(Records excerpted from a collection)
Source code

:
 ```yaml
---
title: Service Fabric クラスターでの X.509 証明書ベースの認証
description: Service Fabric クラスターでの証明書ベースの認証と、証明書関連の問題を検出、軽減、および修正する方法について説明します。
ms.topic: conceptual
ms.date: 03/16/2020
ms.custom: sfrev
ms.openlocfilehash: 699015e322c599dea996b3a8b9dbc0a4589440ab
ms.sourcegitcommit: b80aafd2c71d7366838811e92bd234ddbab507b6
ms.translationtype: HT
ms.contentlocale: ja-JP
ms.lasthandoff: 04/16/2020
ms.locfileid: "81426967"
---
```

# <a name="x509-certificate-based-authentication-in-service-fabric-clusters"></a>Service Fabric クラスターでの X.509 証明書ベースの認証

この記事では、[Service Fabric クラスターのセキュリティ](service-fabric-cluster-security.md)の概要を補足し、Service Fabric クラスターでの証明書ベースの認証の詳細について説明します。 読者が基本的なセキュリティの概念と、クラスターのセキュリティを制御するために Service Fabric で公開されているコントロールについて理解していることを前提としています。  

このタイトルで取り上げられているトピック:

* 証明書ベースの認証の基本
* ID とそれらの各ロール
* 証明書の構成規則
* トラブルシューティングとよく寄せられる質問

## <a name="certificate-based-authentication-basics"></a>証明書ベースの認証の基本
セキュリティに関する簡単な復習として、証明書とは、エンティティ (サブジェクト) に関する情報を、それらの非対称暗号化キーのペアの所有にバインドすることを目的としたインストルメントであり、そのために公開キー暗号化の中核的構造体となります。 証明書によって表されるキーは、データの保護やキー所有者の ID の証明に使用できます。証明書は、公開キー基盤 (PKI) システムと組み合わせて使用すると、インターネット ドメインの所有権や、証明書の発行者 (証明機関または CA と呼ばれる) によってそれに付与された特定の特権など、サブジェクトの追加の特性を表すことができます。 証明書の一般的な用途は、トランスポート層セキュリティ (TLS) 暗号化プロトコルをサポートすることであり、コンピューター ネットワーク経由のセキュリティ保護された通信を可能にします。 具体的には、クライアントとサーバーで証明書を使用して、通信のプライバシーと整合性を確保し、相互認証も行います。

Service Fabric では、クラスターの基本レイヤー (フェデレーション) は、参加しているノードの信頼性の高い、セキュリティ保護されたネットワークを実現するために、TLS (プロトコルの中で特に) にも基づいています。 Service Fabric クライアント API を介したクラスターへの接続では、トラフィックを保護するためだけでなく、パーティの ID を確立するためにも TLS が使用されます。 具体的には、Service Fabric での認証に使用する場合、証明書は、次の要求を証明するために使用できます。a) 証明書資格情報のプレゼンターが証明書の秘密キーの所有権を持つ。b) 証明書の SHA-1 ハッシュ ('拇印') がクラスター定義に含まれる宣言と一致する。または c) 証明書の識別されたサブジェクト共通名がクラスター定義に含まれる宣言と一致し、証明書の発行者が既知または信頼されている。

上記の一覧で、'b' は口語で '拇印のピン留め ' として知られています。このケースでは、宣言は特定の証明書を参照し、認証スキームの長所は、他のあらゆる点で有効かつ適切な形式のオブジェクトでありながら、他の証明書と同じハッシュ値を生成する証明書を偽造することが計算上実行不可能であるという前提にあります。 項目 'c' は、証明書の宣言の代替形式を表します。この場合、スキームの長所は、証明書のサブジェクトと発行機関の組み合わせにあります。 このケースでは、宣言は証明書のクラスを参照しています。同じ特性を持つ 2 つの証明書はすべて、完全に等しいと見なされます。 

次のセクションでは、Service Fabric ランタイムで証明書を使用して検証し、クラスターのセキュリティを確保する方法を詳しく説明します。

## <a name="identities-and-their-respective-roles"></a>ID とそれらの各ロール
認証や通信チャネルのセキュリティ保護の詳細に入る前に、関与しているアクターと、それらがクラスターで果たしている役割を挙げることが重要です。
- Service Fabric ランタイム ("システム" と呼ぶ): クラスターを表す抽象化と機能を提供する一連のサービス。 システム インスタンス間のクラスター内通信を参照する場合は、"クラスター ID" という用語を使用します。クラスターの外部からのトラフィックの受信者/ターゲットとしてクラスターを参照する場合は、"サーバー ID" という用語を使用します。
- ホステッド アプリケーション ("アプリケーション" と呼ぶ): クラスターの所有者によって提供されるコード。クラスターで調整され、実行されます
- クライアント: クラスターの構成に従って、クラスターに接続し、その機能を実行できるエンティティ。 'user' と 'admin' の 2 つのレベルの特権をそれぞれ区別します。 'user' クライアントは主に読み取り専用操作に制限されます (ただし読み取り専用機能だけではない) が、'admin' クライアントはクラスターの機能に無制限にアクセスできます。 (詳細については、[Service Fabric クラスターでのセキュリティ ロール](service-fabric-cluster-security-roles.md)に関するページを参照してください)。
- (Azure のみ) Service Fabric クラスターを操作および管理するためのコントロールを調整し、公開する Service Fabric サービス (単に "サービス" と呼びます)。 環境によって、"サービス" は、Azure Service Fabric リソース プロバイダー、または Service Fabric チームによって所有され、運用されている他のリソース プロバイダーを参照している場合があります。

EXERCISE GOAL —
Filter the records for the string "authentication" and copy every line that holds it.

ANSWER SPACE —
# <a name="x509-certificate-based-authentication-in-service-fabric-clusters"></a>Service Fabric クラスターでの X.509 証明書ベースの認証
## <a name="certificate-based-authentication-basics"></a>証明書ベースの認証の基本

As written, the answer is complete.